Voici que la Syrie a disparu de l’agenda de la junte algérienne. Dans un communiqué publié le dimanche 4 septembre 2022, le ministère algérien des Affaires étrangères a annoncé que «le chef de la diplomatie syrienne a indiqué que son pays préfère que la question de la reprise de son siège au sein de la Ligue des Etats arabes lors du sommet d'Alger ne soit pas soulevée, par souci de contribuer à la consolidation de l’unité des rangs arabes face aux défis imposés par les développements actuels au double plan régional et international». En clair, le régime algérien renonce à son ultime highlight, dans l’espoir de sauver la tenue d’un sommet improbable. Le tout à moins de deux mois!
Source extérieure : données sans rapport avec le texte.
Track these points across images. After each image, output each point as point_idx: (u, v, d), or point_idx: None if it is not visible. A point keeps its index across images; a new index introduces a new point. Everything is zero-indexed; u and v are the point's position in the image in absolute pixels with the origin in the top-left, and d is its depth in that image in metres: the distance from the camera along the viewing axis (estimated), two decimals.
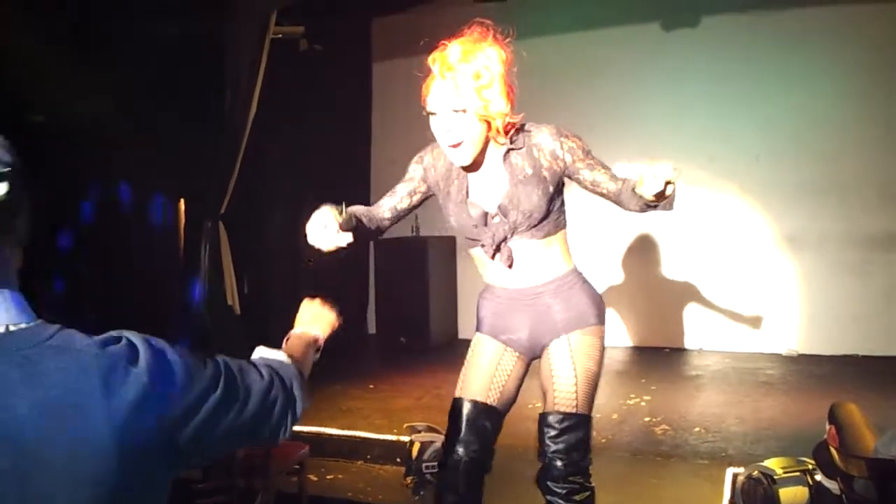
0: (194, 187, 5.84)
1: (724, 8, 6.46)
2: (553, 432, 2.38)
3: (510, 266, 2.42)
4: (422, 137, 8.57)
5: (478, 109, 2.25)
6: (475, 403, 2.45)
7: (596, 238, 6.89)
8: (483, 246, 2.41)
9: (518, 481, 3.68)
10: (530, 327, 2.49)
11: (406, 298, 6.94)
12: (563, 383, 2.42)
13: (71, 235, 5.55)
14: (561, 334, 2.45)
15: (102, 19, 5.27)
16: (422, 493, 3.77)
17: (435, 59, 2.29)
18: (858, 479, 2.67)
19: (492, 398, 2.48)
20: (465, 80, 2.23)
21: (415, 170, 2.56)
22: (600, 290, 7.33)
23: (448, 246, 7.41)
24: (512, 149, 2.39)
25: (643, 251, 6.81)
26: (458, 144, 2.30)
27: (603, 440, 4.31)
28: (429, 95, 2.30)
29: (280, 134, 6.47)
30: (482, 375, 2.49)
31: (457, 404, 2.49)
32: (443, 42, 2.33)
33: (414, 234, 7.26)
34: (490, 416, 2.46)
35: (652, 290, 6.80)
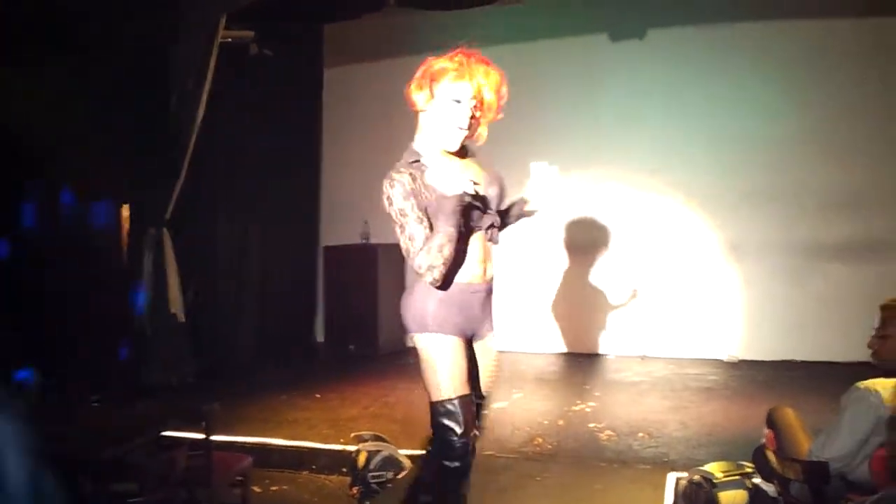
0: (138, 193, 5.73)
1: (671, 21, 6.60)
2: (485, 410, 2.89)
3: (497, 244, 2.76)
4: (373, 145, 8.55)
5: (486, 115, 2.70)
6: (464, 396, 2.66)
7: (543, 247, 6.96)
8: (490, 228, 2.70)
9: None
10: (479, 318, 2.77)
11: (355, 306, 6.90)
12: (493, 371, 2.89)
13: (9, 241, 5.39)
14: (490, 327, 2.85)
15: (45, 19, 5.14)
16: (367, 502, 3.74)
17: (462, 63, 2.63)
18: (794, 482, 2.73)
19: (469, 386, 2.70)
20: (489, 93, 2.67)
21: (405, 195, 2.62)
22: (546, 297, 7.41)
23: (398, 254, 7.34)
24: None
25: (589, 259, 6.89)
26: (462, 129, 2.65)
27: (549, 446, 4.34)
28: (454, 83, 2.60)
29: (228, 139, 6.39)
30: (464, 372, 2.68)
31: (452, 404, 2.64)
32: (462, 48, 2.69)
33: (363, 241, 7.23)
34: (471, 399, 2.72)
35: (597, 297, 6.88)
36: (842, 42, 6.23)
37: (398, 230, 2.60)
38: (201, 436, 3.24)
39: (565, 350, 6.92)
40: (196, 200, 6.10)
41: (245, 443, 4.39)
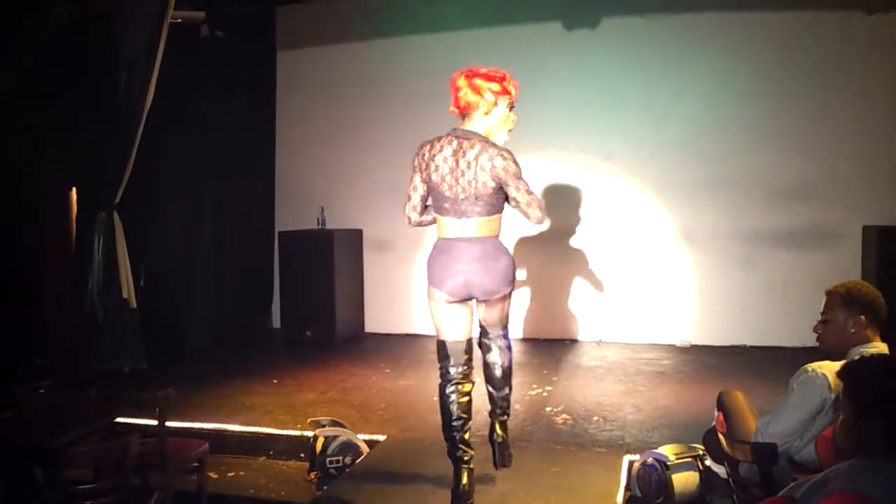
0: (88, 175, 5.59)
1: (623, 10, 6.67)
2: None
3: None
4: (328, 129, 8.44)
5: None
6: None
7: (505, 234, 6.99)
8: None
9: (423, 472, 3.70)
10: None
11: (312, 292, 6.83)
12: None
13: None
14: None
15: None
16: (325, 487, 3.74)
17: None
18: (743, 464, 2.81)
19: None
20: None
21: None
22: None
23: (355, 239, 7.36)
24: None
25: (545, 245, 6.92)
26: None
27: None
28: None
29: (180, 121, 6.27)
30: None
31: None
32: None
33: (320, 226, 7.18)
34: None
35: (553, 283, 6.94)
36: (790, 34, 6.36)
37: (514, 190, 3.16)
38: (155, 422, 3.20)
39: (522, 335, 6.98)
40: (147, 184, 5.98)
41: (200, 429, 4.35)
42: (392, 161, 7.37)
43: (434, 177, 3.18)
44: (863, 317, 2.65)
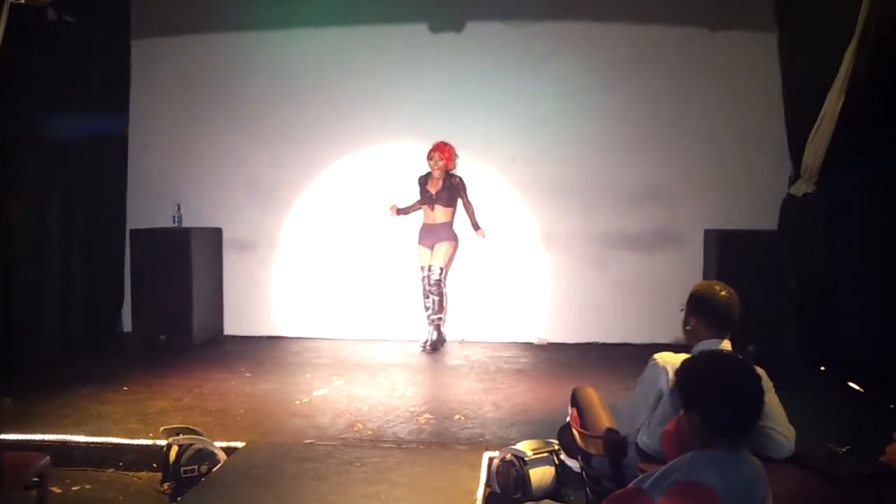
0: None
1: (488, 16, 6.82)
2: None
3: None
4: (185, 124, 8.08)
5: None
6: None
7: (364, 234, 6.99)
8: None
9: (283, 477, 3.64)
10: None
11: (167, 293, 6.53)
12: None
13: None
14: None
15: None
16: (179, 498, 3.59)
17: None
18: (595, 457, 2.94)
19: None
20: None
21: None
22: (370, 286, 7.49)
23: (214, 238, 7.11)
24: None
25: (406, 246, 6.95)
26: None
27: (369, 431, 4.38)
28: None
29: (24, 110, 5.82)
30: None
31: None
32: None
33: (176, 224, 6.89)
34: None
35: (417, 284, 6.98)
36: (642, 46, 6.74)
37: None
38: None
39: (384, 337, 6.98)
40: None
41: (41, 441, 4.09)
42: (252, 158, 7.19)
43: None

A-t-on déjà vu un sommet de la Ligue arabe aussi incertain dans un autre pays, dans un tel délai avant la date de son ouverture?

L’amplification par la junte algérienne des annonces préalables au sujet de l’organisation du sommet de la Ligue arabe rappelle ce qui a été dit et écrit sur l’ancien chef de la diplomatie algérienne, Sabri Boukadoum, proposé à la tête de la mission onusienne de la Libye. On a lu dans les médias algériens que c’est Boukadoum qui sera le prochain chef de cette mission, que c’était acquis, que c’était le choix du secrétaire général de l’ONU, etc. Et puis, le ministère algérien des Affaires étrangères nous a surpris samedi 3 septembre avec un communiqué où il a affirmé que «l’Algérie accueille avec satisfaction la nouvelle de la nomination du Professeur Abdoulaye Bathily en tant que Représentant Spécial du Secrétaire Général de l’ONU pour la Libye et Chef de la Mission d’Appui des Nations Unies en Libye (MANUL)».

Le régime algérien a été contraint de saluer cette nomination, tandis que la presse algérienne, quasi-totalement inféodée à la junte, a choisi de faire l’impasse sur le sujet. Comment vont réagir le régime algérien et sa presse quand la quasi-totalité des chefs d’Etat qui comptent dans le monde arabe boycotteront le sommet de la Ligue arabe, possiblement organisé à Alger? Probablement en regardant ailleurs, comme pour le cas du fiasco de la désignation de Boukadoum à la tête de la mission onusienne en Libye. Ainsi va l’Algérie.